For the High Line, Iannone creates a new large-scale mural installation at 22nd Street. Iannone’s mural features three colorful Statues of Liberty. Between them run the words “I Lift My Lamp Beside the Golden Door,” which is the final line from Emma Lazarus’s poem “The New Colossus,” the ode to the freedom promised by immigration to America engraved on a bronze plaque mounted inside the statue at Liberty Island. While Iannone’s piece was conceived before the recent months of upheaval in the United States around immigration, an already contested topic, these recent debates have raised the Statue of Liberty anew as a symbol of the openness of New York City and the United States to those seeking asylum, freedom, or simply a better life. Iannone’s vibrant Liberties bring a bit of joy to an often exhausting and demoralizing political debate. “My first Statue of Liberty painting in 1976 presented a mighty woman with a torch who had, historically, in the feminine spirit of generosity and compassion, lifted her lamp before the golden door and offered welcome to the poor and tired of the world, yearning to breathe free,” says Iannone. “And now, some forty years later, Friends of the High Line has given me the privilege of enhancing an iconic public space. This time, my Liberties no longer stress their gender, because the times and our deepest needs have changed. Now, responding to the violence or indifference toward the pain of the others, and to the lack of recognition of their humanity, my Liberties cry.”

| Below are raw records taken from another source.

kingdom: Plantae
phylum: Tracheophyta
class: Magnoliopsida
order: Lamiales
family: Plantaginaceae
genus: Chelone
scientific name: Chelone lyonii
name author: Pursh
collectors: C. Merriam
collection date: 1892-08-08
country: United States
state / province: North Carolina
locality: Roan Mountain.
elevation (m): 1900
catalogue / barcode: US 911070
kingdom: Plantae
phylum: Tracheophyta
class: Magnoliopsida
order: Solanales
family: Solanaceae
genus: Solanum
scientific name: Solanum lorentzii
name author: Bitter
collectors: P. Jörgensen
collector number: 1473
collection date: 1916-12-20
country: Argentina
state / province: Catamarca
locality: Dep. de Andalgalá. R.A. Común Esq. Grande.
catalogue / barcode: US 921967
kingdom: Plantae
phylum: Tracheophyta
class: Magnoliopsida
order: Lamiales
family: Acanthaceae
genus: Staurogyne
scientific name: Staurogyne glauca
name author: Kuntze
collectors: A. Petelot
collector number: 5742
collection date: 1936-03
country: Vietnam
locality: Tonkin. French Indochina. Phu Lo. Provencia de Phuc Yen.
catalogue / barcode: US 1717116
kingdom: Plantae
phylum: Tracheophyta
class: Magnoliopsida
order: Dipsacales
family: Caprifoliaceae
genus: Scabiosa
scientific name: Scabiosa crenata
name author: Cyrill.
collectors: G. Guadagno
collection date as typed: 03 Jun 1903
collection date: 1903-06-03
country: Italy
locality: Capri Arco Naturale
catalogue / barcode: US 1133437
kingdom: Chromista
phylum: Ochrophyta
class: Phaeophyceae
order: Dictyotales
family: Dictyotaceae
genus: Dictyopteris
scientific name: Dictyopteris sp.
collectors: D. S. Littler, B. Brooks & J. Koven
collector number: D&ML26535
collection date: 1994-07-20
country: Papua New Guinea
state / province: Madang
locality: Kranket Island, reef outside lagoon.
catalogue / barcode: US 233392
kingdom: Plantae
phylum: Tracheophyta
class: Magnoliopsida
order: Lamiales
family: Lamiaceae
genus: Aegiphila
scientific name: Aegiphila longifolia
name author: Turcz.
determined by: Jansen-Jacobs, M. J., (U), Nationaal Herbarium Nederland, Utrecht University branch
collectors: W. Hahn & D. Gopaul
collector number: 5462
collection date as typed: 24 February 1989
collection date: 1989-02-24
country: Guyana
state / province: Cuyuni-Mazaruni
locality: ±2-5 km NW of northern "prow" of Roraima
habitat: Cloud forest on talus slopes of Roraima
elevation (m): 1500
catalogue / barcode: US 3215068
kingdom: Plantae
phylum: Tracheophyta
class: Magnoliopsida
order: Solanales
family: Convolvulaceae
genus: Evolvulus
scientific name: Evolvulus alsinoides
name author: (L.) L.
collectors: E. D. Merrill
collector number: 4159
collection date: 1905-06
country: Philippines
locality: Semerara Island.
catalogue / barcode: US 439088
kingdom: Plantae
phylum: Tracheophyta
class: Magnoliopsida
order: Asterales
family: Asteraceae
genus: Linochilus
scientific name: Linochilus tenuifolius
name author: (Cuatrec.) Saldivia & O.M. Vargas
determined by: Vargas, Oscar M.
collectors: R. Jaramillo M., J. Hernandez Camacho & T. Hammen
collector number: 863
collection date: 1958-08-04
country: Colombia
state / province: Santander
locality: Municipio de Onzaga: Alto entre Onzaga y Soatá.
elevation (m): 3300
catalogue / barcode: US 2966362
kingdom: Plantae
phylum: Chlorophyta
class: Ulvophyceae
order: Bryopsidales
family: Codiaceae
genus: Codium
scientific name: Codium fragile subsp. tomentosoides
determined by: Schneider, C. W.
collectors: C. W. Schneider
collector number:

ABOUT THE ARTIST Dorothy Iannone (b. 1933, Boston, Massachusetts) lives and works in Berlin, Germany. Recent solo exhibitions have been presented at venues including the Centre Culturel Suisse, Paris, France (2016); Migros Museum, Zurich, Switzerland (2014); Berlinische Galerie, Berlin, Germany (2014); Camden Arts Centre, London, England (2013); Palais de Tokyo, Paris, France (2013); the New Museum, New York City (2009); Kunsthalle Wien, Vienna, Austrai (2006); and The Wrong Gallery, Tate Modern, London, England (2005). Iannone’s work has been included in group exhibitions at institutions such as MAMCO, Geneva, Switzerland (2017); Museu de Arte de São Paulo (MASP), São Paulo, Brazil (2017); Hammer Museum, Los Angeles (2016); and Hamburger Bahnhof, Berlin, Germany (2015). Her work has been featured in major international exhibitions including the 2nd Athens Biennal, Athens, Greece (2009); Whitney Biennial, Whitney Museum of American Art, New York (2006); Berlin Biennial for Contemporary Art, Berlin, Germany (2005); Friends of Fluxus Exhibition, collateral event to the 48th Venice Biennale, Venice, Italy (1999); and Daniel Spoerri, Moulin des Jouissances, collateral event to the 37th Venice Biennale, Venice, Italy (1976).